Biz Müslümanlar, ne yazık ki Allah'ın sorumlu olduğumuza hükmettiği, apaçık Kur’an elimizde dururken, bir türlü aynı noktada buluşamıyoruz ve aynı şeyleri söyleyemediğimiz içinde, farklı inançların ardı sıra gidiyoruz. Bu sizce normal mi? Aynı kitabı okuyoruz ama farklı şeyler anlıyoruz. Beşeri bir kitabı okusak, asla böyle bir ayrım söz konusu olmaz. Konu din ve Allah'ın kitabı olunca, neden bu ayrılıklar ve bölünmüşlükler oluyor sizce? İslam toplumunun anlaşamadığı, en önemli ayrılığını şöyle özetleyebiliriz.
İslam'ı yaşayan genel çoğunluk şöyle inanıyor. “Yalnız Kur’an ile İslam yaşanmaz, çünkü Kur’an detay vermez, zaten Kur’an'ı herkes anlayamaz. Allah hükmünü verir ama nasıl yerine getireceğimizin detayını vermez. Onu da Allah'ın elçisinin sünnetinden, yani hadislerinden öğreniyoruz. Hadisler olmasaydı, Kur’an kapalı kalır anlaşılmazdı, ne namaz kılabilirdik, nede oruç tutabilirdik.” Buna inanan bir toplum, Allah'ın sakın dinde bölünenler gibi olmayın, YALNIZ KUR'AN'IN İPİNE SARILIN, SİZİ KUR'AN'DAN SORUMLU TUTUYORUM HÜKÜMLERİNE uymayıp bölünüp parçalandığından, asla Kur'an gerçekleri ile buluşamaz. BÖYLE OLUNDA ALLAH İLE ALDATILMALARIDA KAÇINILMAZ OLUR, LÜTFEN BU GERÇEĞİN ARTIK FARKINDA OLALIM.

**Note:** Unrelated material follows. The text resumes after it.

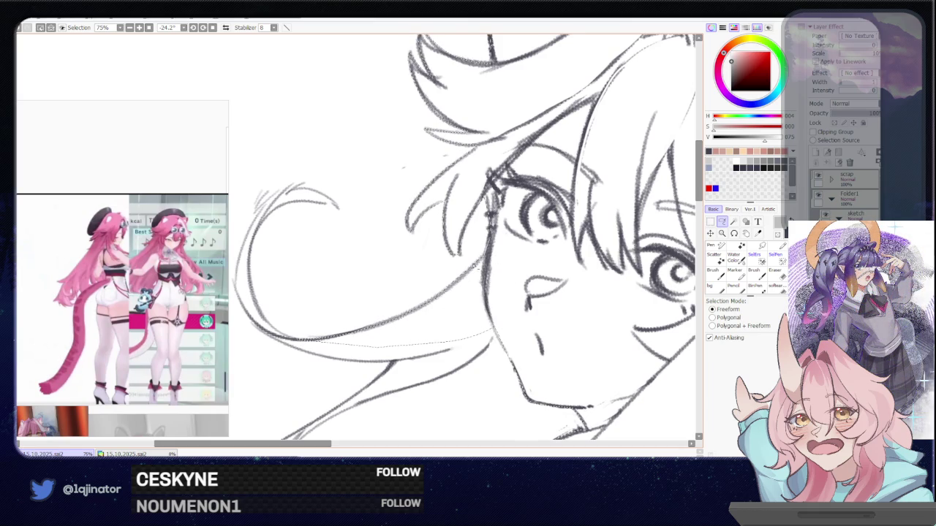
{"action": "left_click_drag", "start_coordinate": [455, 287], "coordinate": [502, 225]}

Bir başka azınlık bir gurup ise şöyle inanıyor. “ Allah sorumlu olduğumuz Kitapta, yalnız Kur’an'ın ipine sarılmamızı istemiş, sakın Hakka batıl karıştırmayın, emin olmadığınız bilginin ardına düşmeyin ve Kur’an'ın sınırlarını aşmayın, çünkü kitapta hiç bir eksik bırakmadık nice örneklerle BİZ AÇIKLADIK DİYOR. Allah ben hükmüme hiç kimseyi ortak etmem, sakın benden başka veliler edinerek, ardı sıra gitmeyin. Kimseye muhtaç olmayasınız diye, yemin olsun ki Kur’an'ı kolaylaştırdık. Çünkü sizleri yalnız, Kur’an dan sorumlu tutuyorum diyorsa Allah, BİZLERİN DİN ADINA UYACAĞIMIZ REHBER YALNIZ KUR'AN'DIR DİYEREK, ASLA RİVAYETLERİ ATALARININ İNANCINI KABUL ETMİYORLAR. Sizce kimin yaptığı en doğru ve en sağlam olandır? Yorumunu sizlere bırakıyorum.

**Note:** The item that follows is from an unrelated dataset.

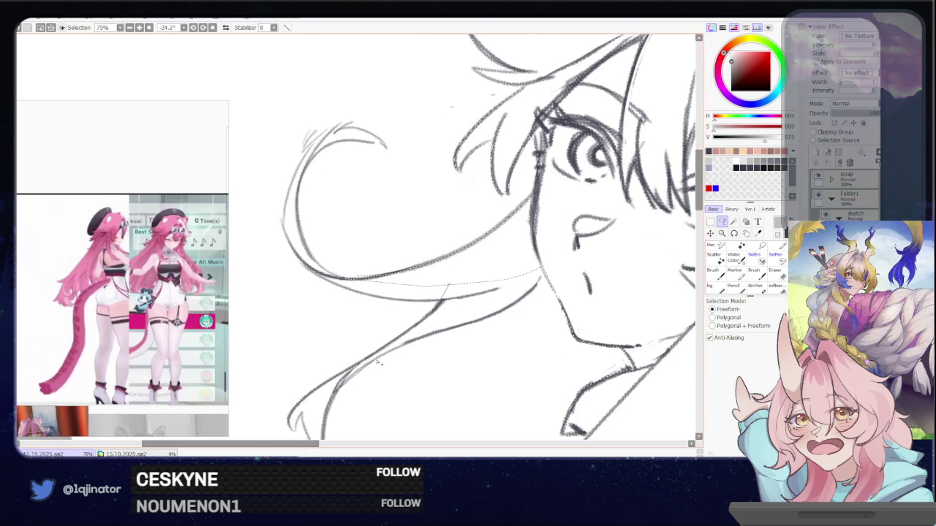
{"action": "left_click_drag", "start_coordinate": [502, 309], "coordinate": [554, 276]}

Peki bu iki inanc bu söylemlerini, düşünce ve itikatlarını nereden alıyorlar? İşte burası çok önemli. Sizce inancını, Kur’an'dan en sağlam emniyetli Allah korumasında olan Kur'an'dan alanlar, haklı olması gerekmez mi? Allah Kur’an'dan sorumlu tutacağına hükmettiği halde, Kur’an dışından da hesaba çeker mi? Kur'an'dan sorumlusunuz diyen Rabbimiz, Kur'an'ın hiç bahsetmediği bilgilerden de bizleri sorumlu tutar mı? Kur’an'ı anlayarak, düşünerek bir kez okuyan bir insan, genel çoğunluğun söylemlerinin ve inancının asla Kur’an'dan onay alamayacağını çok açık görmesi gerekir. Yani Allah, ben hükmüme hiç kimseyi ortak etmem dedikten sonra, elçisini hükümlerinde ortak yapıp, birde kullarını sorumlu tuttuğu hükümleri açıklamayıp, bu görevi elçisine bırakmış olabilir mi? Eğer evet bırakmıştır diye inanırsak, Allah hükmüme hiç kimseyi ortak etmem ve benzeri yüzlerce ayete, iman etmemiş oluruz. YANİ ELLERİMİZLE KUR’AN'DA, ÇELİŞKİ YARATMIŞ OLURUZ. Tıpkı şefaat tümden bana aittir, hiçbir şefaatin fayda etmediği o günden sakının dediği halde Allah, ayetlerde geçen bazı kelimelere farklı anlamlar verip, Allah'tan başka şefaatçiler edinenler gibi.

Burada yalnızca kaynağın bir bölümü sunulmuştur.